Le parc menace d'entrer dans la maison. Des arbres ont poussé au pied des perrons, dans les fentes des marches. Il n'y a plus que la grande allée qui soit carrossable; encore faut-il que le cocher conduise ses bêtes à la main. A droite, à gauche, les taillis restent vierges, creusés de rares sentiers, noirs d'ombre, où l'on avance, les mains tendues, écartant les herbes. Et les troncs abattus font des impasses de ces bouts de chemins, tandis que les clairières rétrécies ressemblent à des puits ouverts sur le bleu du ciel. La mousse pend des branches, les douces-amères tendent des rideaux sous les futaies; des pullulements d'insectes, des bourdonnements d'oiseaux qu'on ne voit pas, donnent une étrange vie à cette énormité de feuillages. J'ai eu souvent de petits frissons de peur, en allant rendre visite à la comtesse; les taillis me soufflaient sur la nuque des haleines inquiétantes.

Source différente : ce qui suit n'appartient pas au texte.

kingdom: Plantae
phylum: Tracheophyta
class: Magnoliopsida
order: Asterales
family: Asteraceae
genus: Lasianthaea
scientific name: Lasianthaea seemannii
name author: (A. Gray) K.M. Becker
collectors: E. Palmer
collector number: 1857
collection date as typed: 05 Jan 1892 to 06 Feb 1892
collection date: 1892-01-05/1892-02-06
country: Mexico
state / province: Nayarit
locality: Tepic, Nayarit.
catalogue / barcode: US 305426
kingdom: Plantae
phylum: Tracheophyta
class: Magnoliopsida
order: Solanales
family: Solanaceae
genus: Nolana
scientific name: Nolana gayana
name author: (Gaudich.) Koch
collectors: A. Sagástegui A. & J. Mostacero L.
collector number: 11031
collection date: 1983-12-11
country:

Mais il y a surtout un coin délicieux et troublant, dans le parc: c'est à gauche du Château, au bout d'un parterre, où il ne pousse plus que des coquelicots aussi grands que moi. Sous un bouquet d'arbres, une grotte se creuse, s'enfonçant au milieu d'une draperie de lierre, dont les bouts traînent jusque dans l'herbe. La grotte, envahie, obstruée, n'est plus qu'un trou noir, au fond duquel on aperçoit la blancheur d'un Amour de plâtre, souriant, un doigt sur la bouche. Le pauvre Amour est manchot, et il a, sur l'oeil droit, une tache de mousse qui le rend borgne. Il semble garder, avec son sourire pâle d'infirme, quelque amoureuse dame morte depuis un siècle.
Une eau vive, qui sort de la grotte, s'étale en large nappe au milieu de la clairière; puis, elle s'échappe par un ruisseau perdu sous les feuilles. C'est un bassin naturel, au fond de sable, dans lequel les grands arbres se regardent; le trou bleu du ciel fait une tache bleue au centre du bassin. Des joncs ont grandi, des nénufars ont élargi leurs feuilles rondes. On n'entend, dans le jour verdâtre de ce puits de verdure, qui semble s'ouvrir en haut et en bas sur le lac du grand air, que la chanson de l'eau, tombant éternellement, d'un air de lassitude douce. De longues mouches d'eau patinent dans un coin. Un pinson vient boire, avec des mines délicates, craignant de se mouiller les pattes. Un frisson brusque des feuilles donne à la mare une pâmoison de vierge dont les paupières battent. Et, du noir de la grotte, l'Amour de plâtre commande le silence, le repos, toutes les discrétions des eaux et des bois, à ce coin voluptueux de nature.
Lorsque Adeline accorde une quinzaine à sa tante, ce pays de loups s'humanise. Il faut élargir les allées pour que les jupes d'Adeline puissent passer. Elle est venue, cette saison, avec trente-deux malles, qu'on a dû porter à bras, parce que le camion du chemin de fer n'a jamais osé s'engager dans les arbres. Il y serait resté, je te le jure.
D'ailleurs, Adeline est une sauvage, comme tu sais.